North Carolina And Rest Rooms

Rest Rooms

North Carolina just passed a law that is generating a TON of attention in the state; perhaps the country.  In short, the new law prevents cities from passing ordinances that allow people to use restrooms based on the gender they identify as.  Rather, North Carolina now requires that people use the restroom of the sex they are.

I did some research and found this:

Sex is assigned at birth, refers to one’s biological status as either male or female, and is associated primarily with physical attributes such as chromosomes, hormone prevalence, and external and internal anatomy. Gender refers to the socially constructed roles, behaviors, activities, and attributes that a given society considers appropriate for boys and men or girls and women. These influence the ways that people act, interact, and feel about themselves.

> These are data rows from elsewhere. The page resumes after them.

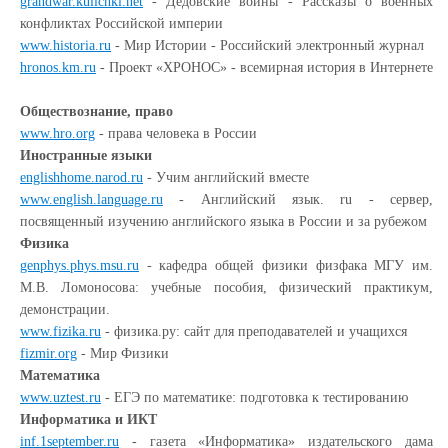
grandwar.kulichki.net
- Дедовские войны - Рассказы о военных
конфликтах Российской империи
www.historia.ru
- Мир Истории - Российский электронный журнал
hronos.km.ru
- Проект «ХРОНОС» - всемирная история в Интернете
Обществознание, право
www.hro.org
- права человека в России
Иностранные языки
englishhome.narod.ru
- Учим английский вместе
www.english.language.ru
- Английский язык. ru - сервер,
посвященный изучению английского языка в России и за рубежом
Физика
genphys.phys.msu.ru
- кафедра общей физики физфака МГУ им.
М.В. Ломоносова: учебные пособия, физический практикум,
демонстрации.
www.fizika.ru
- физика.ру: сайт для преподавателей и учащихся
fizmir.org
- Мир Физики
Математика
www.uztest.ru
- ЕГЭ по математике: подготовка к тестированию
Информатика и ИКТ
inf.1september.ru
- газета «Информатика» издательского дама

While aspects of biological sex are similar across different cultures, aspects of gender may differ.

What North Carolina has done is define access to restrooms based on sex – not on gender.

As such, I feel that the distinction is one that honest and earnest people can disagree on, where a disagreement can exist without casting the opposing side as ‘extreme’, or ‘discriminating’ or even ‘hateful’.

Now, with that said, I firmly believe the law is less a response to a transgendered individual using a restroom as it is a response to a desire to prevent potential sexual predators from entering a restroom having nothing to do with transgender issues.

The protests and response to this law you are seeing in North Carolina  is much ado about nothing.  There is no discrimination.  There is no hate.